Laura and I chose to fly out of Northern Luzon instead of taking the bus. The bus ride from Vigan to Manila is about 14 hours long, while the flight is only an hour. The closest airport is in Laoag, an hour and a half away from Vigan. There are two flights a day from Laoag to Manila, a PhilAir flight around 11am and Cebu Pacific flight around 8pm. We stay in VIgan our last night and travel to Laoag the day of our flight. This was a bad idea. Our intention was to give ourselves 3 hours to get the short distance via Partas Bus Liner. Like I said earlier, Partas is normally very reliable. However, for us the bus was late and then broke down, which resulted in us missing out PhilAir flight and having to wait all day for the Cebu Pacific plane. I would suggest anyone flying should stay in Laoag the night before their flight, just in case. One other important fact to know if flying is that there is a PhilAir ticket booth at the airport, but no Cebu Pacific ticket vendor.
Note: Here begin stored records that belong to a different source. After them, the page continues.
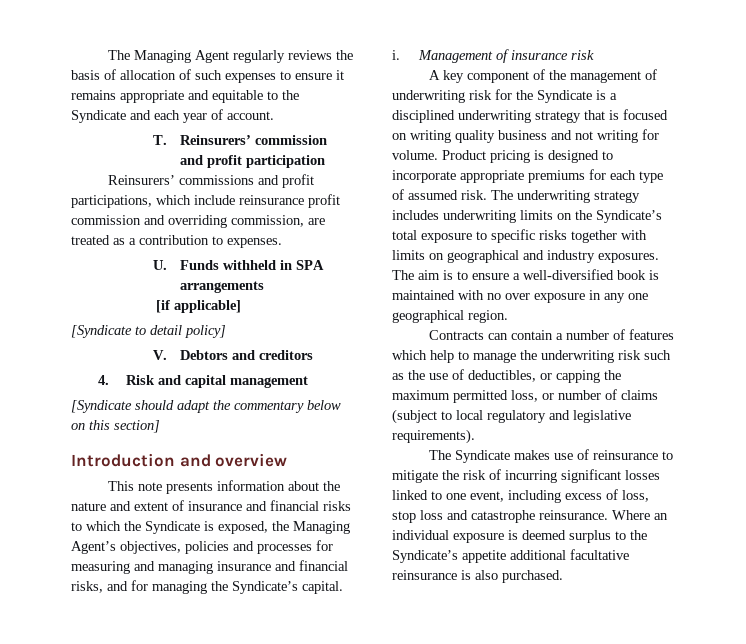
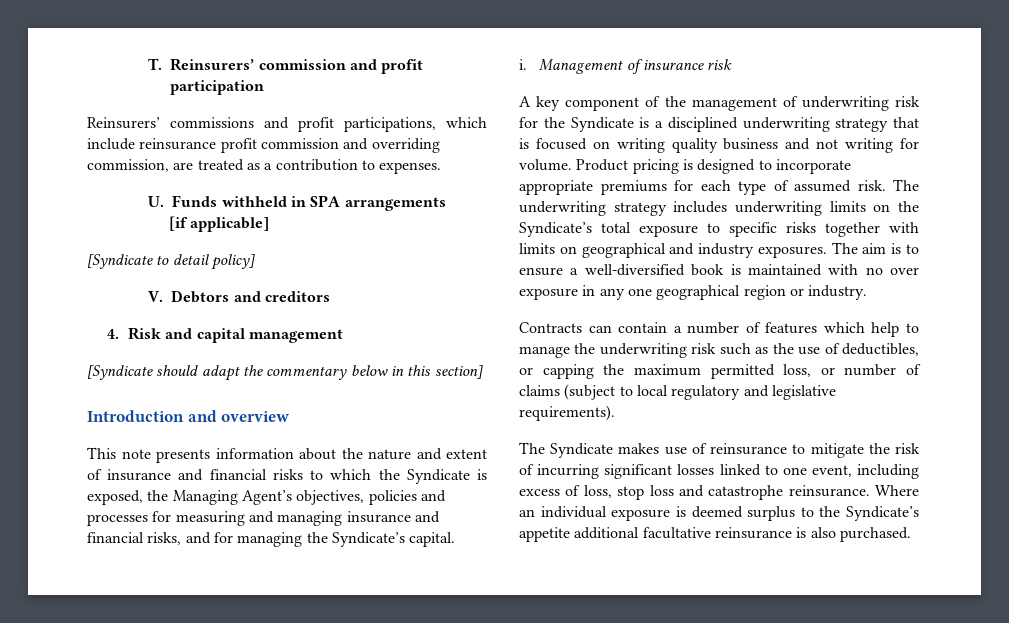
[108,50,354,63] [71,69,344,83] [71,90,299,103] [71,109,274,123] The Managing Agent regularly reviews the basis of allocation of such expenses to ensure it remains appropriate and equitable to the Syndicate and each year of account. // -> (148, 64) none
[71,423,85,430] on -> [390,366,404,376] in
[468,310,508,323] region. -> [743,285,868,300] region or industry.

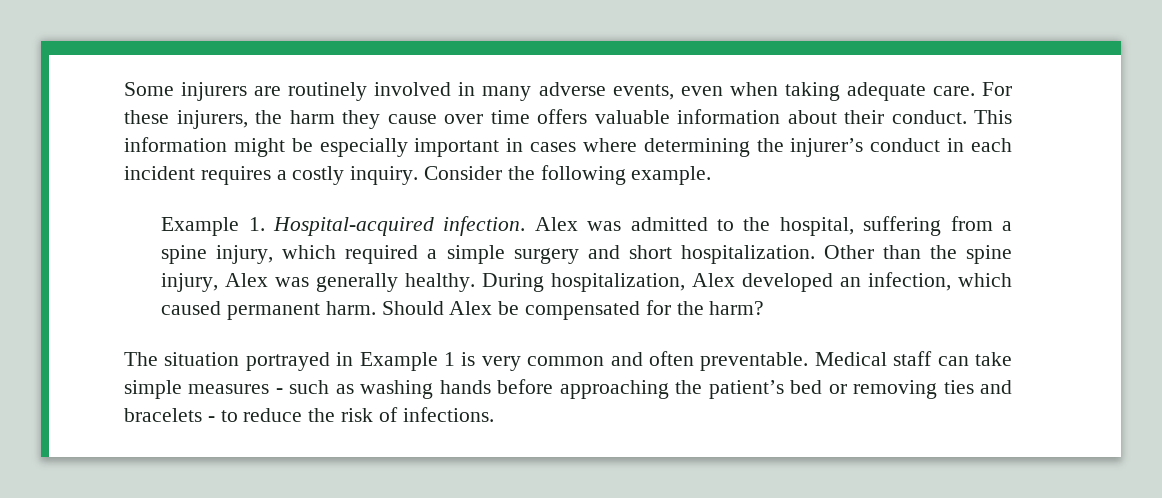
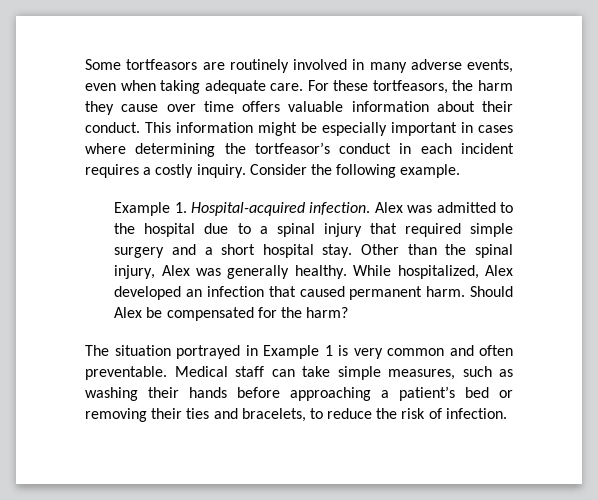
[181,82,248,101] injurers -> [126,59,198,70] tortfeasors
[176,110,248,129] injurers, -> [372,80,448,94] tortfeasors,
[790,138,864,157] injurer’s -> [254,142,330,154] tortfeasor’s
[779,216,1012,236] [161,245,815,264] hospital, suffering from a spine injury, which required a simple surgery and short hospitalization. -> [144,223,513,237] [114,244,353,258] hospital due to a spinal injury that required simple surgery and a short hospital stay.
[966,245,1013,264] spine -> [474,244,513,258] spinal
[482,273,686,292] During hospitalization, -> [353,265,479,279] While hospitalized,
[868,272,1013,291] infection, which -> [206,286,296,297] infection that
[188,384,283,394] measures - -> [388,369,455,380] measures,
(434, 389) none -> [148,387,179,398] their
[675,380,703,394] the -> [381,390,389,398] a
(938, 389) none -> [151,408,183,419] their
[124,408,215,422] bracelets - -> [241,408,306,422] bracelets,
[402,407,494,422] infections. -> [445,408,507,419] infection.

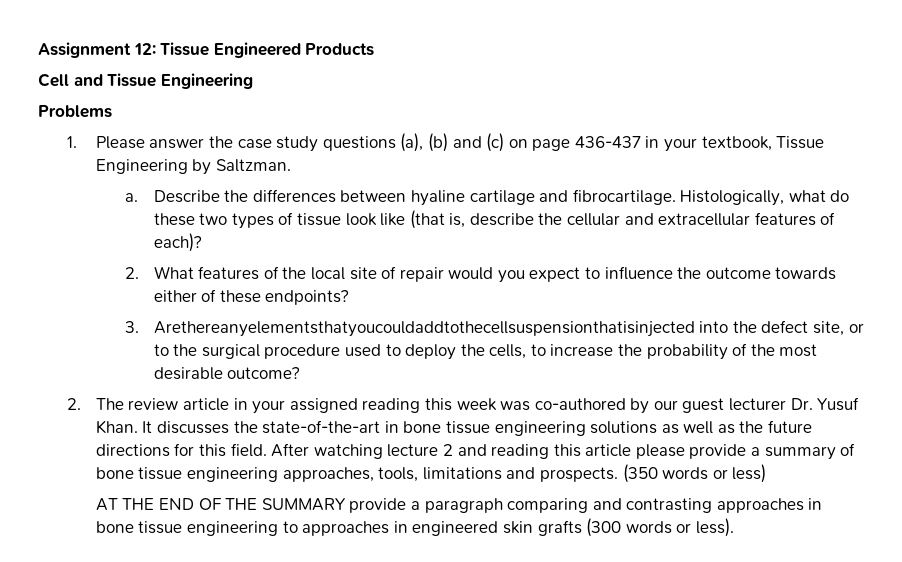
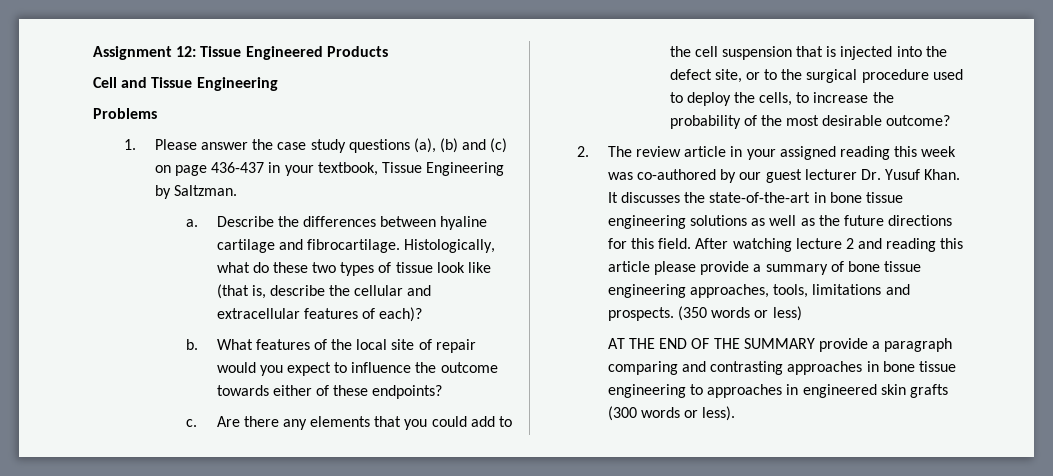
[124,267,139,279] 2. -> [185,339,198,350] b.
[124,321,695,337] 3. Arethereanyelementsthatyoucouldaddtothecellsuspensionthatisinjected -> [185,416,512,430] [669,46,893,60] c. Are there any elements that you could add to the cell suspension that is injected

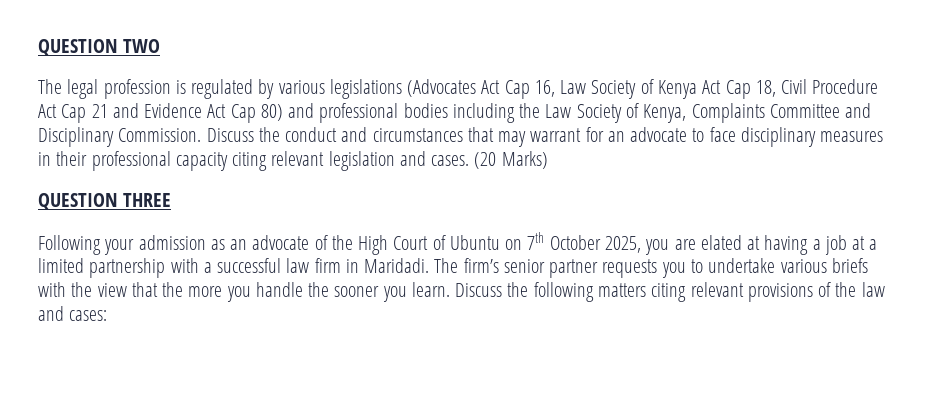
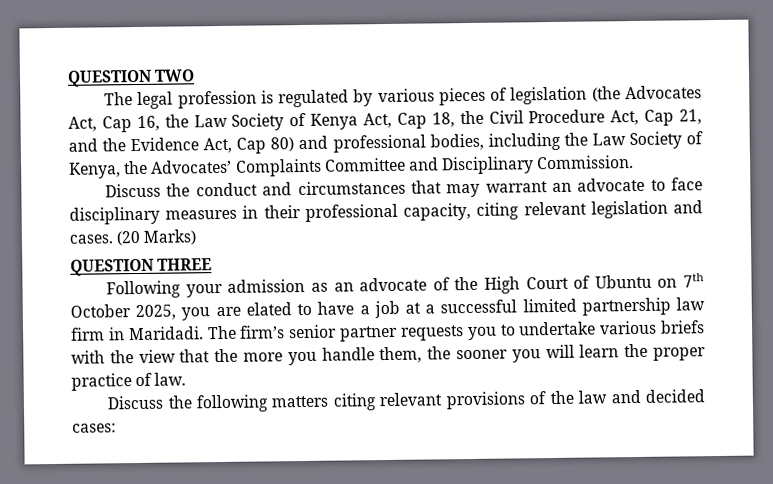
[329,79,501,99] legislations (Advocates Act -> [438,85,702,106] [68,116,97,132] pieces of legislation (the Advocates Act,
(555, 88) none -> [164,114,189,128] the
[702,80,722,94] Act -> [363,112,392,129] Act,
(776, 88) none -> [459,110,484,125] the
[38,103,227,123] Act Cap 21 and Evidence Act -> [610,109,702,126] [68,137,233,154] Act, Cap 21, and the Evidence Act,
[403,103,448,118] bodies -> [429,133,484,151] bodies,
(687, 113) none -> [124,159,233,175] the Advocates’
(202, 135) none -> (635, 162) //
[585,127,604,142] for -> (548, 187) none
[175,152,228,171] capacity -> [403,202,472,221] capacity,
[747,235,809,255] at having -> [297,301,355,316] to have
(878, 244) none -> [440,299,518,314] successful
[170,258,282,273] with a successful -> (671, 306) none
(303, 289) none -> [379,346,423,364] them,
[411,282,450,297] learn. -> [545,343,706,361] [71,372,187,391] will learn the proper practice of law. //
(64, 313) none -> [644,389,705,403] decided

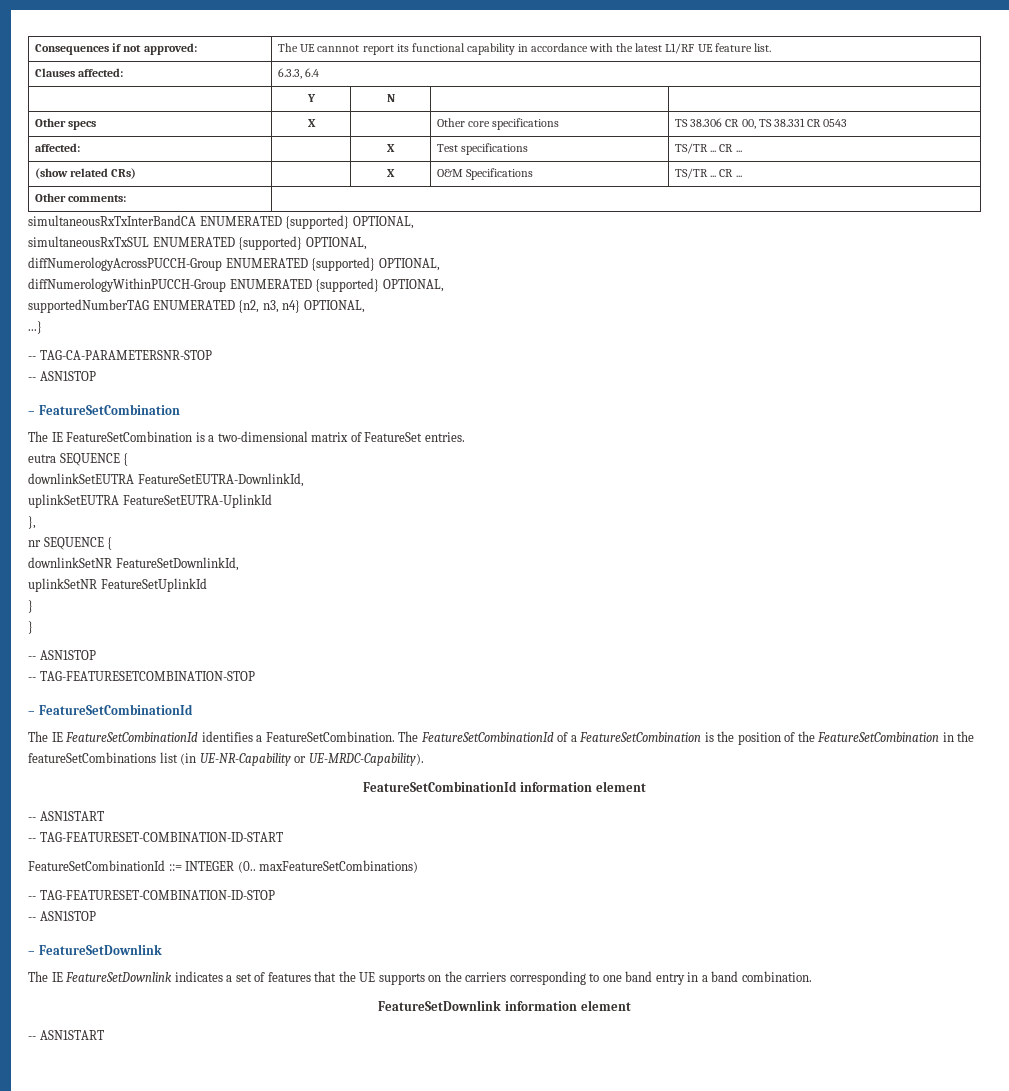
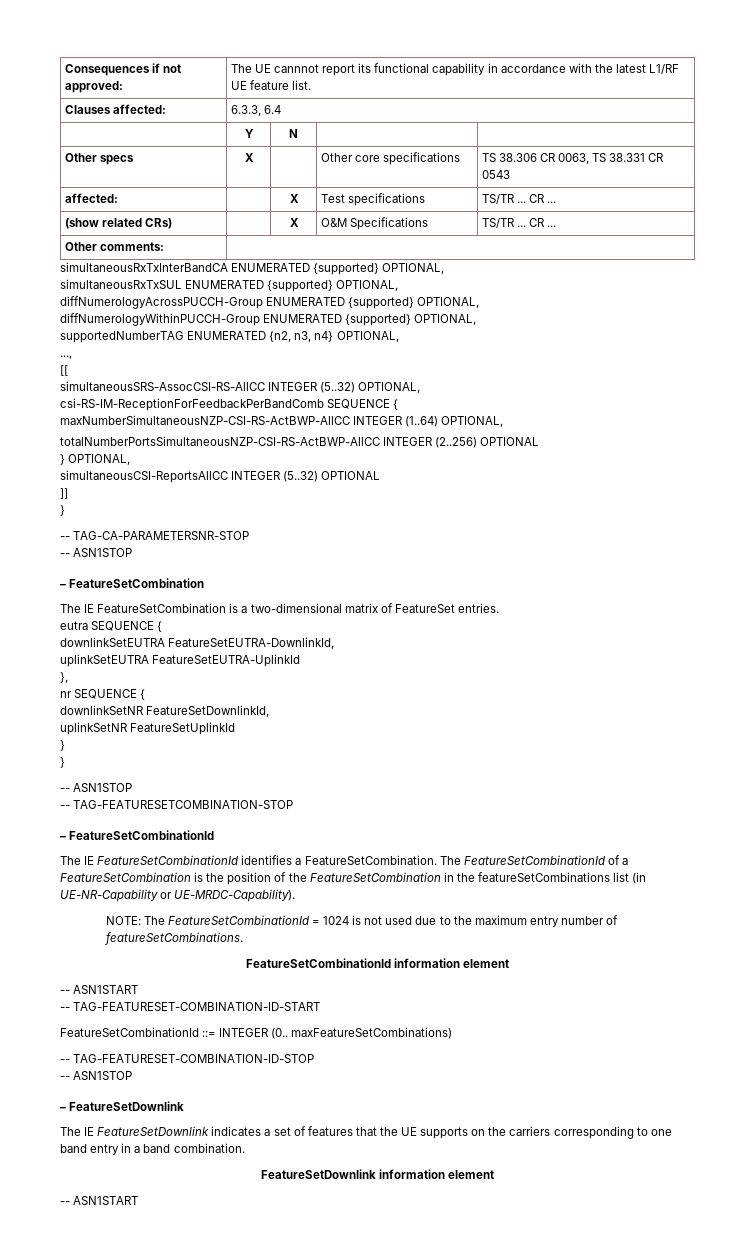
[741,119,756,129] 00, -> [558,153,590,164] 0063,
[28,321,42,334] ...} -> [60,355,72,359] [60,365,68,376] [60,381,421,393] [60,398,399,411] [60,415,504,427] [60,436,540,448] [60,454,131,465] [60,470,381,483] [60,488,68,499] [60,505,65,516] ..., // [[ // simultaneousSRS-AssocCSI-RS-AllCC INTEGER (5..32) OPTIONAL, // csi-RS-IM-ReceptionForFeedbackPerBandComb SEQUENCE { // maxNumberSimultaneousNZP-CSI-RS-ActBWP-AllCC INTEGER (1..64) OPTIONAL, // totalNumberPortsSimultaneousNZP-CSI-RS-ActBWP-AllCC INTEGER (2..256) OPTIONAL // } OPTIONAL, // simultaneousCSI-ReportsAllCC INTEGER (5..32) OPTIONAL // ]] // }
(424, 759) none -> [105,915,619,927] [104,932,243,945] // NOTE: The FeatureSetCombinationId = 1024 is not used due to the maximum entry number of featureSetCombinations.

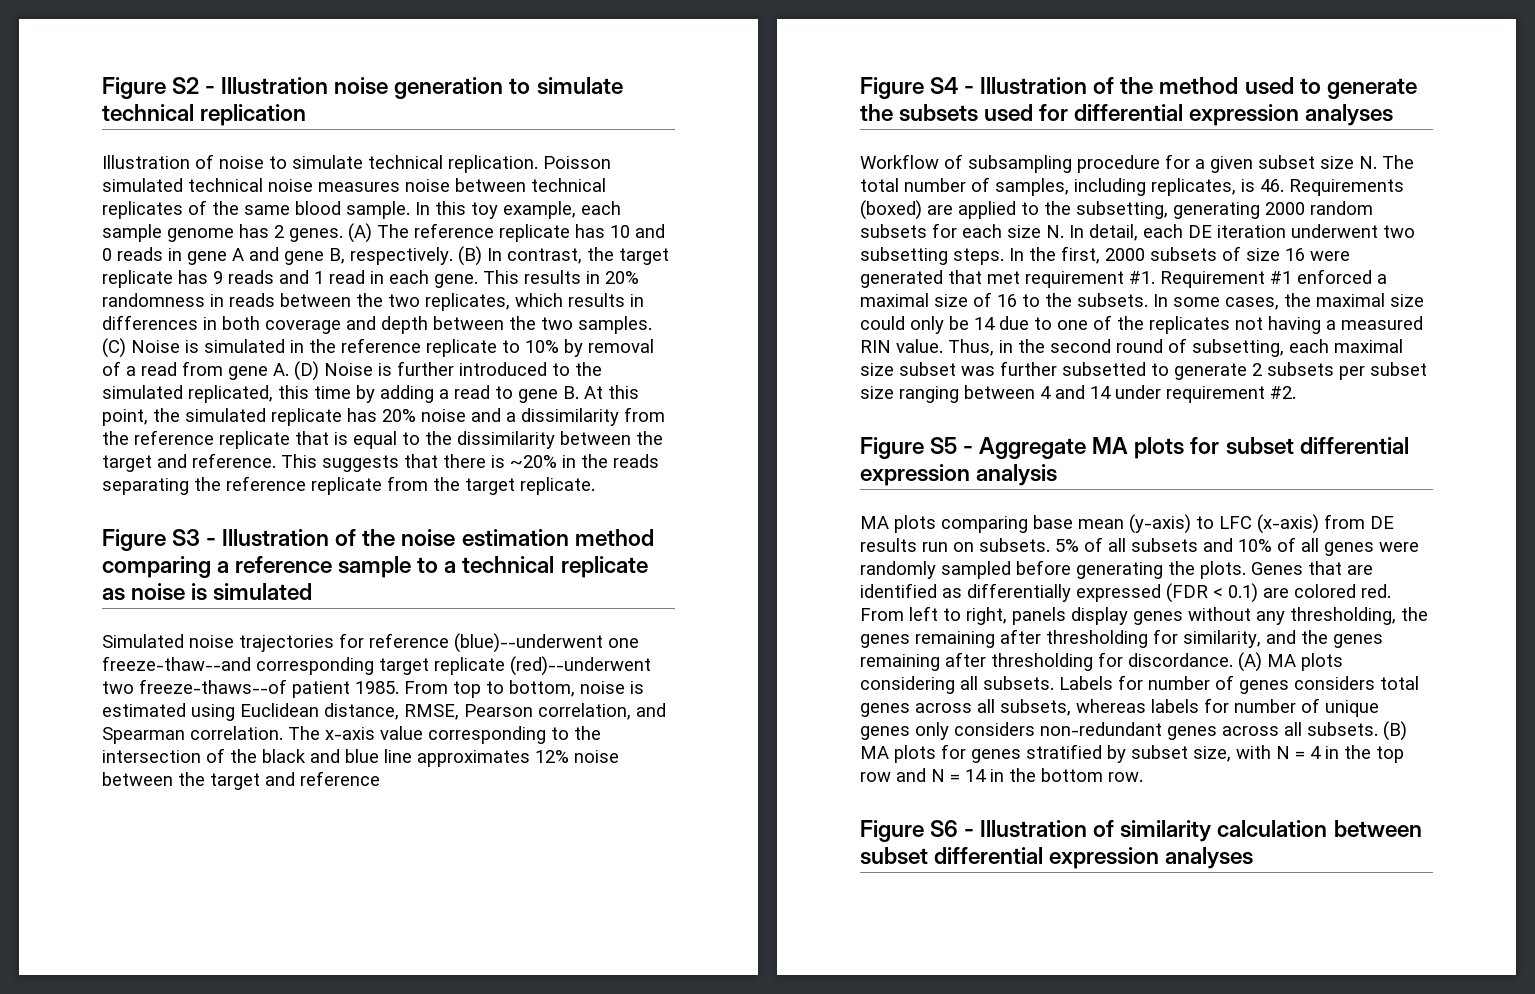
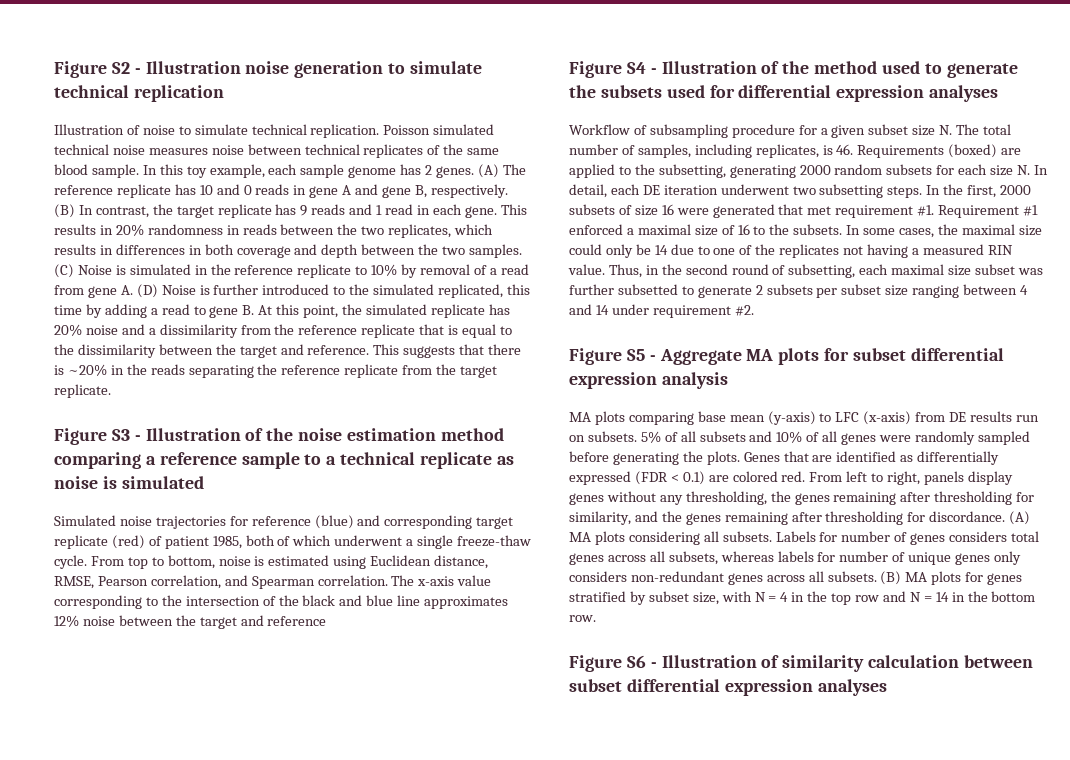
[454,633,639,653] [102,656,651,676] [102,679,399,698] (blue)--underwent one freeze-thaw--and corresponding target replicate (red)--underwent two freeze-thaws--of patient 1985. -> [314,515,514,529] [54,535,532,549] [54,555,87,569] (blue) and corresponding target replicate (red) of patient 1985, both of which underwent a single freeze-thaw cycle.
You have to buy all Cebu Pacific tickets from the travel agents inside the town.

Hope this is helpful. Good luck and enjoy your trip to Northern Luuzon!


24th September 2008

If I ever visit the Philippines, I will follow all of your very informative travel tips!
11th March 2009

thanks for the information
Planning to go to baguio and Vigan next year...i have no clue where, how, and what to do, but I am thankful for the very useful infos in your blog.